**Directive:** Count the lines in the records that contain the word "Educacional", and give only that number.

[Provided data Boundary: Start]

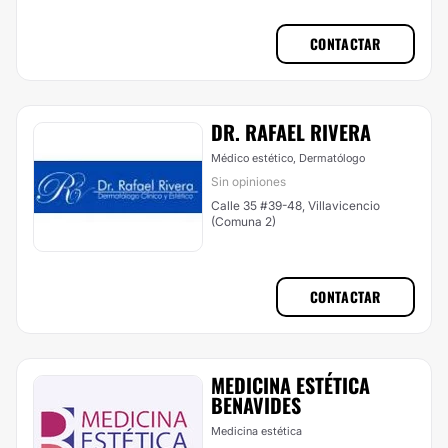
CONTACTAR
DR. RAFAEL RIVERA
Médico estético, Dermatólogo
Sin opiniones
Calle 35 #39-48, Villavicencio
(Comuna 2)
CONTACTAR
MEDICINA ESTÉTICA
BENAVIDES
Medicina estética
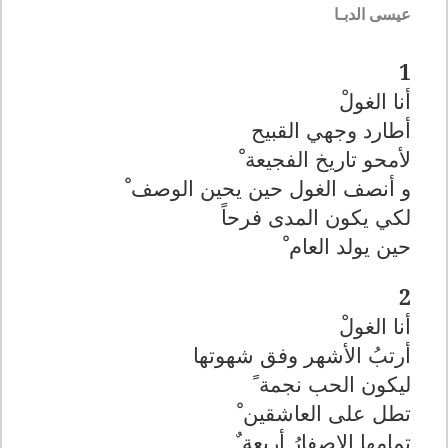
عيسى الدبـا
1
أنا الغولْ
أطارد وجهي القبيح
لأمحو تاريخ الفجيعة ْ
و أنصف الغول حين يحين الوصف ْ
لكي يكون المدى فرحاً
حين يولد العام ْ
2
أنا الغولْ
أرتبُ الأشهر وفق شهوتها
ليكون الحب نجمة ً
تطل على العاشقين ْ
تمامها الاصفارُ أربعة ٌ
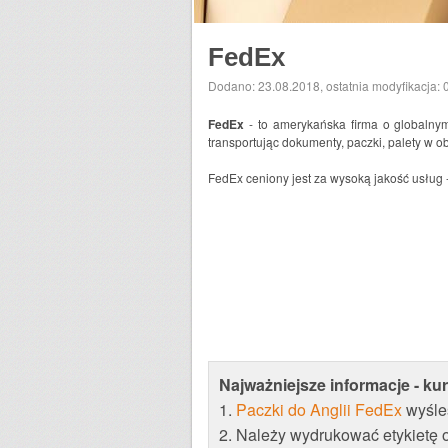
FedEx
Dodano: 23.08.2018
,
ostatnia modyfikacja:
FedEx
- to amerykańska firma o globalnym
transportując dokumenty, paczki, palety w
FedEx ceniony jest za wysoką jakość usług 
Najważniejsze informacje - ku
1.
Paczki do Anglii FedEx
wyśles
2. Należy wydrukować etykietę 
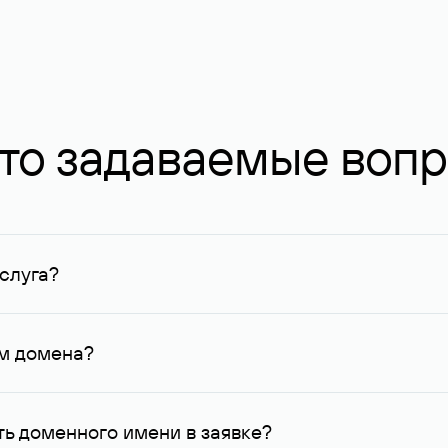
то задаваемые воп
слуга?
ных в Руцентре и у других регистраторов. Для доменов, о
умму не менее 1 млн руб.
ем домена?
го контактные данные, доступные Руцентру.
ь доменного имени в заявке?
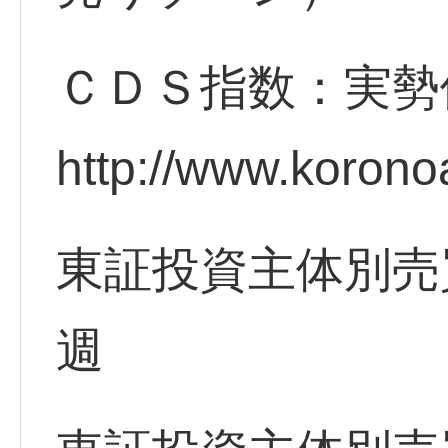
ＣＤＳ指数：実勢
http://www.korono
東証投資主体別売
週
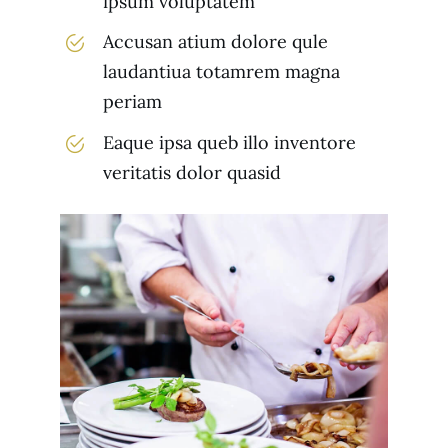
ipsum voluptatem
Accusan atium dolore qule
laudantiua totamrem magna
periam
Eaque ipsa queb illo inventore
veritatis dolor quasid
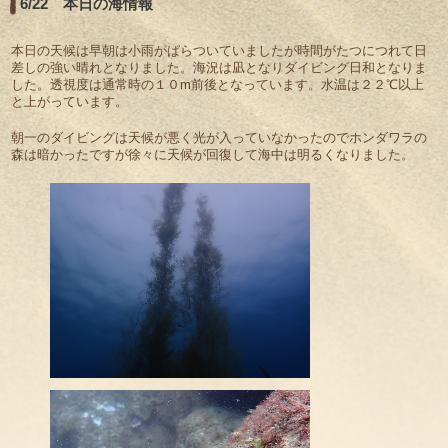
6/22 本日の海情報
本日の天候は早朝は小雨がぱらついていましたが時間がたつにつれて日
差しの強い晴れとなりました。海況は凪となりダイビング日和となりま
した。透視度は通常時の１０m前後となっています。水温は２２℃以上
と上がっています。
朝一のダイビングは天候が悪く光が入っていなかったのでホンダワラの
森は暗かったですが徐々に天候が回復して海中は明るくなりました。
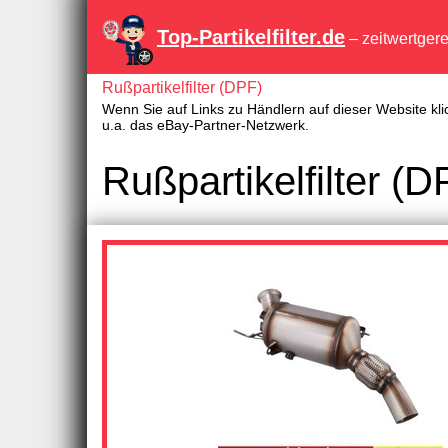
Top-Partikelfilter.de
– zeitwertger
Rußpartikelfilter (DPF)
Wenn Sie auf Links zu Händlern auf dieser Website kli
u.a. das eBay-Partner-Netzwerk.
Rußpartikelfilter 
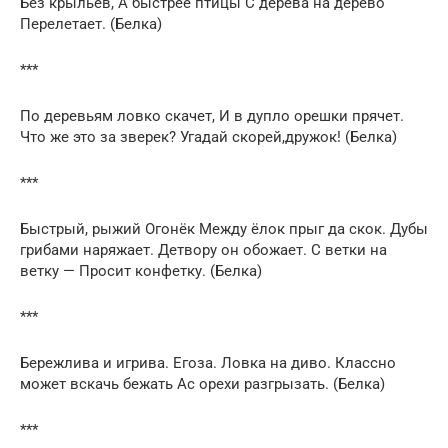
Без крыльев, А быстрее птицы С дерева на дерево
Перелетает. (Белка)
***
По деревьям ловко скачет, И в дупло орешки прячет.
Что же это за зверек? Угадай скорей,дружок! (Белка)
***
Быстрый, рыжий Огонёк Между ёлок прыг да скок. Дубы
грибами наряжает. Детвору он обожает. С ветки на
ветку — Просит конфетку. (Белка)
***
Бережлива и игрива. Егоза. Ловка на диво. Классно
может вскачь бежать Ас орехи разгрызать. (Белка)
***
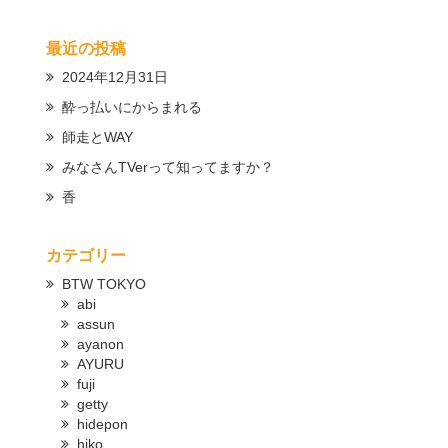
最近の投稿
2024年12月31日
酔っ払いにからまれる
師走とWAY
みなさんTVerって知ってますか？
香
カテゴリー
BTW TOKYO
abi
assun
ayanon
AYURU
fuji
getty
hidepon
hiko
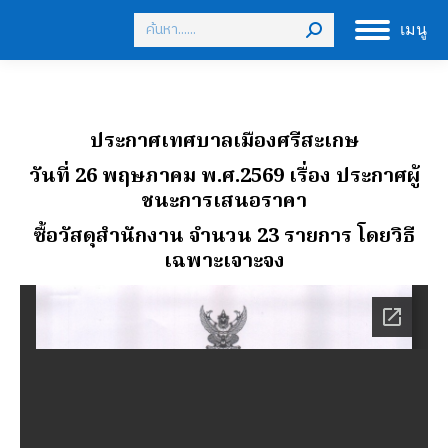
Search:
เมนู
ประกาศเทศบาลเมืองศรีสะเกษ
วันที่ 26 พฤษภาคม พ.ศ.2569
เรื่อง ประกาศผู้
ชนะการเสนอราคา
ซื้อวัสดุสํานักงาน จํานวน 23 รายการ โดยวิธี
เฉพาะเจาะจง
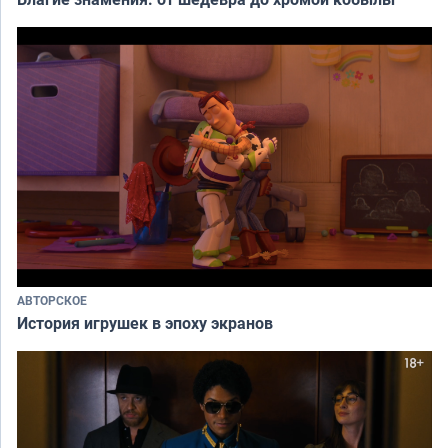
АВТОРСКОЕ
История игрушек в эпоху экранов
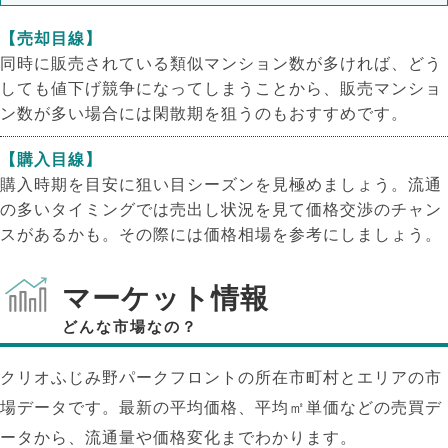
【売却目線】
同時に販売されている類似マンション数が多ければ、どう
しても値下げ競争になってしまうことから、販売マンショ
ン数が多い場合には閑散期を狙うのもおすすめです。
【購入目線】
購入時期を目安に狙い目シーズンを見極めましょう。流通
の多いタイミングでは売出し状況を見て価格交渉のチャン
スがあるかも。その際には価格相場を参考にしましょう。
マーケット情報
どんな市場なの？
クリオふじみ野パークフロントの所在市町村とエリアの市
場データです。最新の平均価格、平均㎡単価などの売買デ
ータから、流通量や価格変化までわかります。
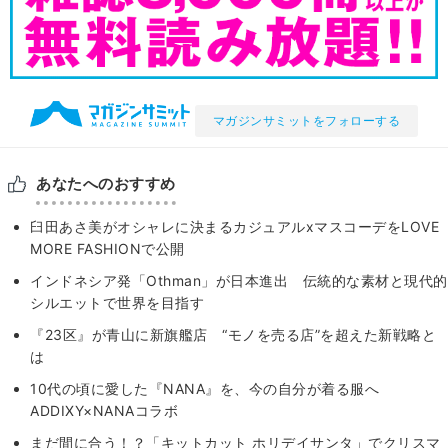
マガジンサミットをフォローする
あなたへのおすすめ
臼田あさ美がオシャレに決まるカジュアルxマスコーデをLOVE
MORE FASHIONで公開
インドネシア発「Othman」が日本進出 伝統的な素材と現代的
シルエットで世界を目指す
『23区』が青山に新旗艦店 “モノを売る店”を超えた新戦略と
は
10代の頃に愛した『NANA』を、今の自分が着る服へ
ADDIXY×NANAコラボ
まだ間に合う！？「キットカット ホリデイサンタ」でクリスマ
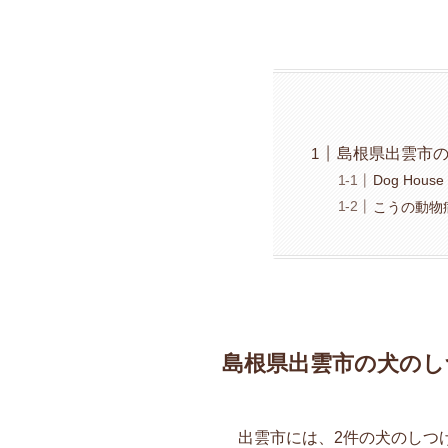
島根県出雲市
Dog Hou
こうの動物
島根県出雲市の犬のし
出雲市には、2件の犬のしつ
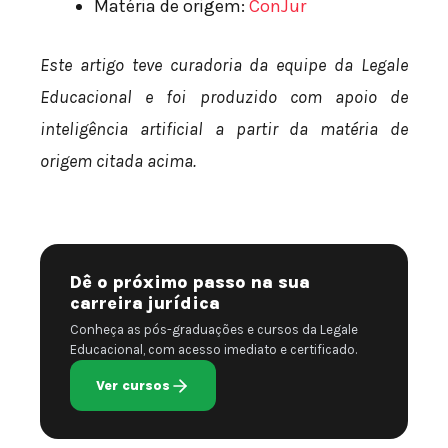
Matéria de origem:
ConJur
Este artigo teve curadoria da equipe da Legale
Educacional e foi produzido com apoio de
inteligência artificial a partir da matéria de
origem citada acima.
Dê o próximo passo na sua
carreira jurídica
Conheça as pós-graduações e cursos da Legale
Educacional, com acesso imediato e certificado.
Ver cursos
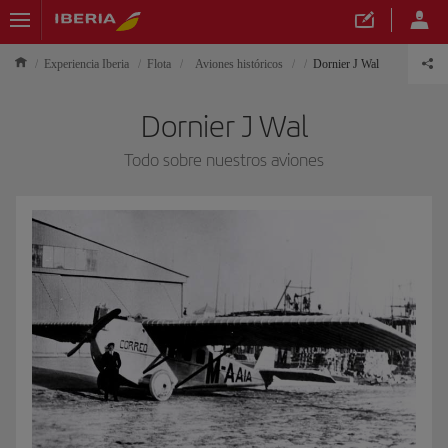
Experiencia Iberia
Flota
Aviones históricos
Dornier J Wal
Dornier J Wal
Todo sobre nuestros aviones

[Provided data Boundary: End]

**Result of this task:** 2